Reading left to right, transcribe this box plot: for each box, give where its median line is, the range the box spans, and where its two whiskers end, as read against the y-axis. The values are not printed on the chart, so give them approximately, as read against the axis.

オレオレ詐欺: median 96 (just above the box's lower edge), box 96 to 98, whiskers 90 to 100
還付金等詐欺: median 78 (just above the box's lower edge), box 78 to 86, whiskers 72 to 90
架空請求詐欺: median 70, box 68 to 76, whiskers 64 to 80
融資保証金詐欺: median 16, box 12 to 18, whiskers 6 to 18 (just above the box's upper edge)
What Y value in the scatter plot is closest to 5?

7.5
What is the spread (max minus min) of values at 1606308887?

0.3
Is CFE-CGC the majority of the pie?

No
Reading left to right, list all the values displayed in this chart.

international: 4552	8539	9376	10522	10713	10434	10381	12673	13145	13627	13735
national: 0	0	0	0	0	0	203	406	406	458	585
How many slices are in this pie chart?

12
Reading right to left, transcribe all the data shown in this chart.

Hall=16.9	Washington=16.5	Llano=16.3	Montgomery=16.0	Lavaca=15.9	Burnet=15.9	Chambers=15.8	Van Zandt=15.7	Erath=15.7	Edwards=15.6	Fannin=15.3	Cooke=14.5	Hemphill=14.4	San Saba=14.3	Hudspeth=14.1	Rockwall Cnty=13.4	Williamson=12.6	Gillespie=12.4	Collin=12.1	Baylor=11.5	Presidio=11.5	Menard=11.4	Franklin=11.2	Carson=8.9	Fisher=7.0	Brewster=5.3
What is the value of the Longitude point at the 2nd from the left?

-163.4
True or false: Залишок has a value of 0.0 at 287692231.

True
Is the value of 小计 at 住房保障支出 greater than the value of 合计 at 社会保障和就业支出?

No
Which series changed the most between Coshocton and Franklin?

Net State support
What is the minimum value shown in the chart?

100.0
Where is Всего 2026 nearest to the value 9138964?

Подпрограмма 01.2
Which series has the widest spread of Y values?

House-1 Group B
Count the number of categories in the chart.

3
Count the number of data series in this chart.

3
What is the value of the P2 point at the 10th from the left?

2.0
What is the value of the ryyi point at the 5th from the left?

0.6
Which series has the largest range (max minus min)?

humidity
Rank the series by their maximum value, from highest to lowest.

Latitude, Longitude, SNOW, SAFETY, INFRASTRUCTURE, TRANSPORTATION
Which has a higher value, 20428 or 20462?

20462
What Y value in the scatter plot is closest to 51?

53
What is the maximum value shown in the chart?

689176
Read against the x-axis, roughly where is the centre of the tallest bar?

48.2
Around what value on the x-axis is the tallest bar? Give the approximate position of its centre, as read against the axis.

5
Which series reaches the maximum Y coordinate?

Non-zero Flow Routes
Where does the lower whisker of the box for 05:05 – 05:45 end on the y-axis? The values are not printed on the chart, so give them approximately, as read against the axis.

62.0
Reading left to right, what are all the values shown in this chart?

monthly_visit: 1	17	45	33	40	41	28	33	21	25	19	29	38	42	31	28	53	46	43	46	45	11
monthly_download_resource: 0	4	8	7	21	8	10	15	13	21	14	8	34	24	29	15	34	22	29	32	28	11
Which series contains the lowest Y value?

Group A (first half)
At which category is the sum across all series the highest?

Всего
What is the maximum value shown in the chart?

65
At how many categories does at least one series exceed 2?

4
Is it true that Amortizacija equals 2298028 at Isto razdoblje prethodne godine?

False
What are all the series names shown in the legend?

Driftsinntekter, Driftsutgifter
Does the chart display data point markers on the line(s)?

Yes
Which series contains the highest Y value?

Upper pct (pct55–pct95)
......
## Directive:
Update the data starting at the very beginning and ending at the line containing "How many slices are in this pie chart?", replacing "chart" with "graph" and leaving everything else unchanged. Return only those lines.

## Solution to the exercise:
Reading left to right, transcribe this box plot: for each box, give where its median line is, the range the box spans, and where its two whiskers end, as read against the y-axis. The values are not printed on the graph, so give them approximately, as read against the axis.

オレオレ詐欺: median 96 (just above the box's lower edge), box 96 to 98, whiskers 90 to 100
還付金等詐欺: median 78 (just above the box's lower edge), box 78 to 86, whiskers 72 to 90
架空請求詐欺: median 70, box 68 to 76, whiskers 64 to 80
融資保証金詐欺: median 16, box 12 to 18, whiskers 6 to 18 (just above the box's upper edge)
What Y value in the scatter plot is closest to 5?

7.5
What is the spread (max minus min) of values at 1606308887?

0.3
Is CFE-CGC the majority of the pie?

No
Reading left to right, list all the values displayed in this graph.

international: 4552	8539	9376	10522	10713	10434	10381	12673	13145	13627	13735
national: 0	0	0	0	0	0	203	406	406	458	585
How many slices are in this pie graph?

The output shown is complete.